By the way, this new policy was a big hit in Berlin.
Winston Churchill saw it differently. He spoke to the House of Commons on May 22, 1939 “as one intimately and responsibly concerned in the earlier states of our Palestine policy,” and insisted that he would not “stand by and see the solemn engagements into which Britain has entered before the world set aside.”
Senator Truman also issued a forthright condemnation that was inserted into the Congressional Record:
“Mr. President, the British Government has used its diplomatic umbrella again,” (this being an unmistakable dig at Chamberlain) “…this time on Palestine. It has made a scrap of paper out of Lord Balfour’s promise to the Jews. It has just added another to the long list of surrenders to the Axis powers.”

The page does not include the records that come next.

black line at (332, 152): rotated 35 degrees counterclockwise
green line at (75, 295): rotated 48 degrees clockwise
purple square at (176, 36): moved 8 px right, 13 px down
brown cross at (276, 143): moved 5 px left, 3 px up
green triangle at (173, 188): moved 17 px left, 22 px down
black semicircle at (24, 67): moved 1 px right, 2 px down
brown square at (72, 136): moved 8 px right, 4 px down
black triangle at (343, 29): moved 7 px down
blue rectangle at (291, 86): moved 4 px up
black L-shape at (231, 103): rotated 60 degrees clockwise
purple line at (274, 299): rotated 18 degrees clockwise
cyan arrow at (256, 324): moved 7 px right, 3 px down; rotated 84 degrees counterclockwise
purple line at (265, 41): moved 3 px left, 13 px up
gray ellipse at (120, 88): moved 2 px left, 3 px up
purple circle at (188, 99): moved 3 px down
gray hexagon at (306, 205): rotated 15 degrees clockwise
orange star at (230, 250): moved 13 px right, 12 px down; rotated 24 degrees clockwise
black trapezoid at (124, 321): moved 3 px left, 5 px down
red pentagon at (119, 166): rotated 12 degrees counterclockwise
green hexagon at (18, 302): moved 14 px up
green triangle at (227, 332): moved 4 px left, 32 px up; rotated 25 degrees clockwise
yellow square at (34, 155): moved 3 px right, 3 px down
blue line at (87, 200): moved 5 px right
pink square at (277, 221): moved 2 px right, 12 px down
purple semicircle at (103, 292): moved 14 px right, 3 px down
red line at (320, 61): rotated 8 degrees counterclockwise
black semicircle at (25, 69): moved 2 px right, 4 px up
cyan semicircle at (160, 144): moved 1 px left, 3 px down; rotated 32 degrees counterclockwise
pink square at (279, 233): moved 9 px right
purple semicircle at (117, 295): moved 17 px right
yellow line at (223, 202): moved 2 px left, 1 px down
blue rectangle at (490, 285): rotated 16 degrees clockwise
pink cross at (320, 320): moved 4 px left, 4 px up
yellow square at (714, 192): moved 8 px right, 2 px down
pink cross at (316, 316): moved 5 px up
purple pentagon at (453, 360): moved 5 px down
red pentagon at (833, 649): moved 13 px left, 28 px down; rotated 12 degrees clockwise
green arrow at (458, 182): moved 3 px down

When George W. Bush spoke to the Knesset about appeasement, he was speaking to the children and grandchildren of a generation that had gone through unspeakable horror. And the road to holocaust had been paved with appeasement. Yet some supposedly bright people apparently think that a U.S. president sitting down with someone who calls Israel a “stinking corpse” could have some constructive result.
When Harry Truman, in a singular act of political courage, and against the advice of men he admired, recognized the new State of Israel, there is no doubt that he had a sense of the past. The internal world of thought, nurtured as a child through the reading of history, was very present in the man. Shortly after leaving office in 1953, while visiting a Jewish school in New York City, he was introduced as “the man who helped to create the State of Israel” – Truman interrupted and said: “What do you mean ‘helped create?’ I am Cyrus! I am Cyrus!”
Sadly, some in Great Britain were slow to learn. It would take eight months before the Labor government could muster the courage to acknowledge the fledgling nation. Though out of power, Churchill returned to wilderness form as he decried this failure again and again. Speaking to the House of Commons in December of 1948 he mocked the idea that his country had not yet officially recognized Israel:
“The Jews have driven the Arabs out of a larger area that was contemplated in our partition schemes…They have established a government which functions effectively. They have a victorious army at their disposal and they have the support both of Soviet Russia and of the United States. These may be unpleasant facts, but can they be in any way disputed? Not as I have stated them. It seems to me that the government of Israel which has been set up in Tel Aviv cannot be ignored and treated as if it did not exist.”
As in the days of Truman and Churchill, so it is today – some will see appeasement as a panacea. But wiser people know better.